→ **Given data**
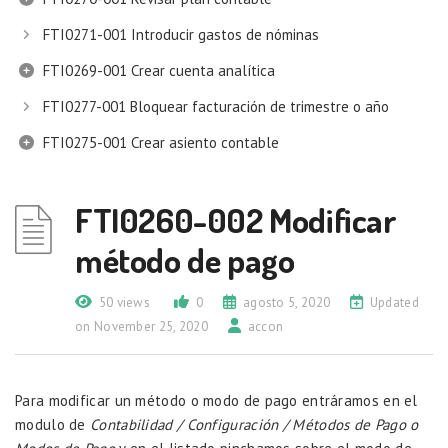
FTI0271-001 Introducir gastos de nóminas
FTI0269-001 Crear cuenta analítica
FTI0277-001 Bloquear facturación de trimestre o año
FTI0275-001 Crear asiento contable
FTI0260-002 Modificar
método de pago
50 views
0
agosto 5, 2020
Updated
on November 25, 2020
accon
Para modificar un método o modo de pago entráramos en el
modulo de
Contabilidad / Configuración / Métodos de Pago o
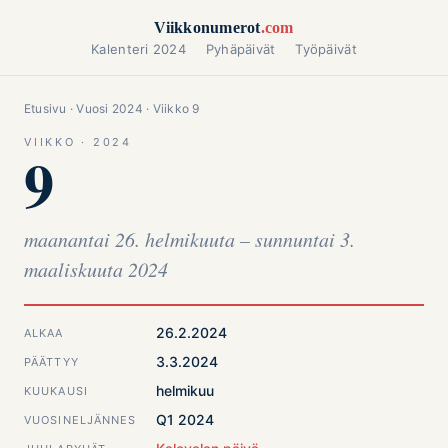
Siirry sisältöön
Viikkonumerot
.com
Kalenteri 2024
Pyhäpäivät
Työpäivät
Etusivu
·
Vuosi 2024
· Viikko 9
VIIKKO · 2024
9
maanantai 26. helmikuuta – sunnuntai 3.
maaliskuuta 2024
26.2.2024
ALKAA
3.3.2024
PÄÄTTYY
helmikuu
KUUKAUSI
Q1 2024
VUOSINELJÄNNES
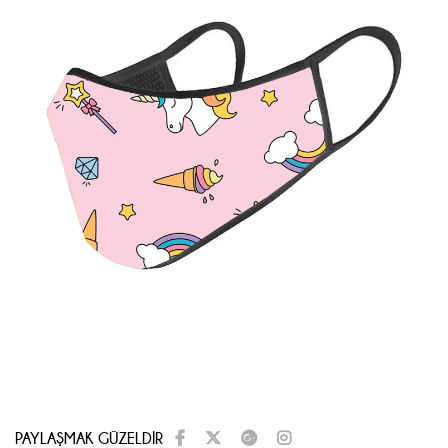
PAYLAŞMAK GÜZELDİR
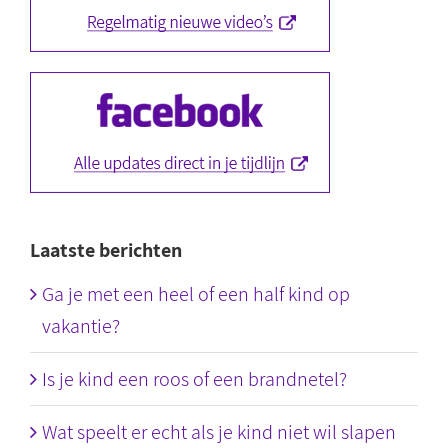
Laatste berichten
Ga je met een heel of een half kind op
vakantie?
Is je kind een roos of een brandnetel?
Wat speelt er echt als je kind niet wil slapen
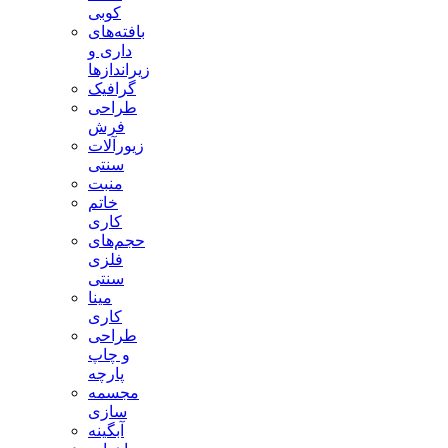
کوبی
بافته‌های
داری و
زیراندازها
گرافیک
طراحی
فرش
زیورآلات
سنتی
منبت
خاتم
کاری
حجم‌های
فلزی
سنتی
مینا
کاری
طراحی
و چاپ
پارچه
مجسمه
سازی
آبگینه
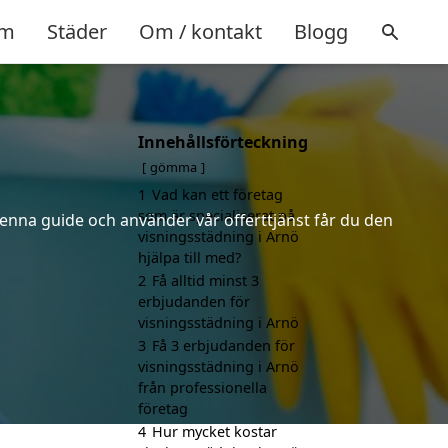
m
Städer
Om / kontakt
Blogg
Innehållsförteckning
gömma
1
Vad kan ett företag
som är specialiserat på
denna guide och använder vår offerttjänst får du den
visningsstädning i Arnö
hjälpa till med?
2
Få alltid minst 3
erbjudanden för
visningsstädning i Arnö
3
Få 3 erbjudanden för
visningsstädning i Arnö
från professionella
företag
4
Hur mycket kostar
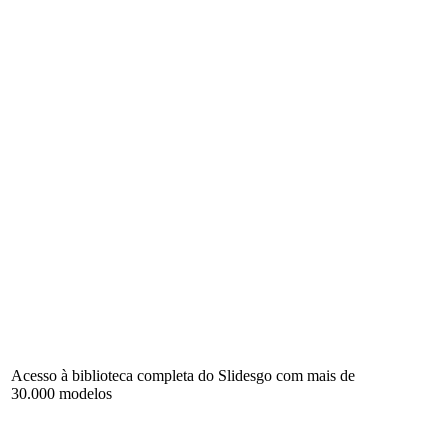
Acesso à biblioteca completa do Slidesgo com mais de
30.000 modelos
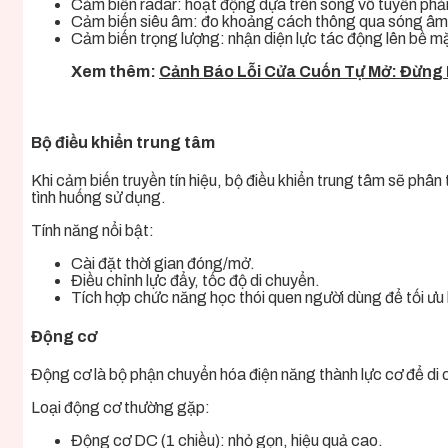
Cảm biến radar: hoạt động dựa trên sóng vô tuyến phả
Cảm biến siêu âm: đo khoảng cách thông qua sóng âm
Cảm biến trọng lượng: nhận diện lực tác động lên bề m
Xem thêm:
Cảnh Báo Lỗi Cửa Cuốn Tự Mở: Đừng
Bộ điều khiển trung tâm
Khi cảm biến truyền tín hiệu, bộ điều khiển trung tâm sẽ phân 
tình huống sử dụng.
Tính năng nổi bật:
Cài đặt thời gian đóng/mở.
Điều chỉnh lực đẩy, tốc độ di chuyển.
Tích hợp chức năng học thói quen người dùng để tối ưu
Động cơ
Động cơ là bộ phận chuyển hóa điện năng thành lực cơ để di 
Loại động cơ thường gặp:
Động cơ DC (1 chiều): nhỏ gọn, hiệu quả cao.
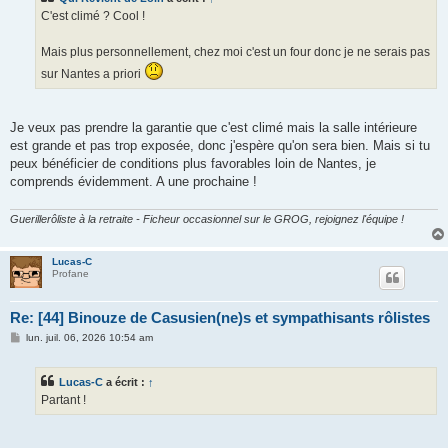
a
g
C'est climé ? Cool !
e
Mais plus personnellement, chez moi c'est un four donc je ne serais pas
sur Nantes a priori
Je veux pas prendre la garantie que c'est climé mais la salle intérieure
est grande et pas trop exposée, donc j'espère qu'on sera bien. Mais si tu
peux bénéficier de conditions plus favorables loin de Nantes, je
comprends évidemment. A une prochaine !
Guerillerôliste à la retraite - Ficheur occasionnel sur le GROG, rejoignez l'équipe !
Lucas-C
Profane
Re: [44] Binouze de Casusien(ne)s et sympathisants rôlistes
M
lun. juil. 06, 2026 10:54 am
e
s
s
Lucas-C
a écrit :
↑
a
g
Partant !
e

→ **About this task**
Turn every line of text in the listing above into a JSON list of strings, one string per line, leaving out blank lines and the pictures.

→ **Solution to the exercise**
[
  "FTI0271-001 Introducir gastos de nóminas",
  "FTI0269-001 Crear cuenta analítica",
  "FTI0277-001 Bloquear facturación de trimestre o año",
  "FTI0275-001 Crear asiento contable",
  "FTI0260-002 Modificar",
  "método de pago",
  "50 views",
  "0",
  "agosto 5, 2020",
  "Updated",
  "on November 25, 2020",
  "accon",
  "Para modificar un método o modo de pago entráramos en el",
  "modulo de",
  "Contabilidad / Configuración / Métodos de Pago o",
  "Siirry sisältöön",
  "Viikkonumerot",
  ".com",
  "Kalenteri 2024",
  "Pyhäpäivät",
  "Työpäivät",
  "Etusivu",
  "·",
  "Vuosi 2024",
  "· Viikko 9",
  "VIIKKO · 2024",
  "9",
  "maanantai 26. helmikuuta – sunnuntai 3.",
  "maaliskuuta 2024",
  "26.2.2024",
  "ALKAA",
  "3.3.2024",
  "PÄÄTTYY",
  "helmikuu",
  "KUUKAUSI",
  "Q1 2024",
  "VUOSINELJÄNNES",
  "PAYLAŞMAK GÜZELDİR",
  "Laatste berichten",
  "Ga je met een heel of een half kind op",
  "vakantie?",
  "Is je kind een roos of een brandnetel?",
  "Wat speelt er echt als je kind niet wil slapen",
  "کوبی",
  "بافته‌های",
  "داری و",
  "زیراندازها",
  "گرافیک",
  "طراحی",
  "فرش",
  "زیورآلات",
  "سنتی",
  "منبت",
  "خاتم",
  "کاری",
  "حجم‌های",
  "فلزی",
  "سنتی",
  "مینا",
  "کاری",
  "طراحی",
  "و چاپ",
  "پارچه",
  "مجسمه",
  "سازی",
  "آبگینه",
  "m",
  "Städer",
  "Om / kontakt",
  "Blogg",
  "Innehållsförteckning",
  "gömma",
  "1",
  "Vad kan ett företag",
  "som är specialiserat på",
  "denna guide och använder vår offerttjänst får du den",
  "visningsstädning i Arnö",
  "hjälpa till med?",
  "2",
  "Få alltid minst 3",
  "erbjudanden för",
  "visningsstädning i Arnö",
  "3",
  "Få 3 erbjudanden för",
  "visningsstädning i Arnö",
  "från professionella",
  "företag",
  "4",
  "Hur mycket kostar",
  "Acesso à biblioteca completa do Slidesgo com mais de",
  "30.000 modelos",
  "Cảm biến radar: hoạt động dựa trên sóng vô tuyến phả",
  "Cảm biến siêu âm: đo khoảng cách thông qua sóng âm",
  "Cảm biến trọng lượng: nhận diện lực tác động lên bề m",
  "Xem thêm:",
  "Cảnh Báo Lỗi Cửa Cuốn Tự Mở: Đừng",
  "Bộ điều khiển trung tâm",
  "Khi cảm biến truyền tín hiệu, bộ điều khiển trung tâm sẽ phân ",
  "tình huống sử dụng.",
  "Tính năng nổi bật:",
  "Cài đặt thời gian đóng/mở.",
  "Điều chỉnh lực đẩy, tốc độ di chuyển.",
  "Tích hợp chức năng học thói quen người dùng để tối ưu",
  "Động cơ",
  "Động cơ là bộ phận chuyển hóa điện năng thành lực cơ để di ",
  "Loại động cơ thường gặp:",
  "Động cơ DC (1 chiều): nhỏ gọn, hiệu quả cao.",
  "a",
  "g",
  "C'est climé ? Cool !",
  "e",
  "Mais plus personnellement, chez moi c'est un four donc je ne serais pas",
  "sur Nantes a priori",
  "Je veux pas prendre la garantie que c'est climé mais la salle intérieure",
  "est grande et pas trop exposée, donc j'espère qu'on sera bien. Mais si tu",
  "peux bénéficier de conditions plus favorables loin de Nantes, je",
  "comprends évidemment. A une prochaine !",
  "Guerillerôliste à la retraite - Ficheur occasionnel sur le GROG, rejoignez l'équipe !",
  "Lucas-C",
  "Profane",
  "Re: [44] Binouze de Casusien(ne)s et sympathisants rôlistes",
  "M",
  "lun. juil. 06, 2026 10:54 am",
  "e",
  "s",
  "s",
  "Lucas-C",
  "a écrit :",
  "↑",
  "a",
  "g",
  "Partant !",
  "e"
]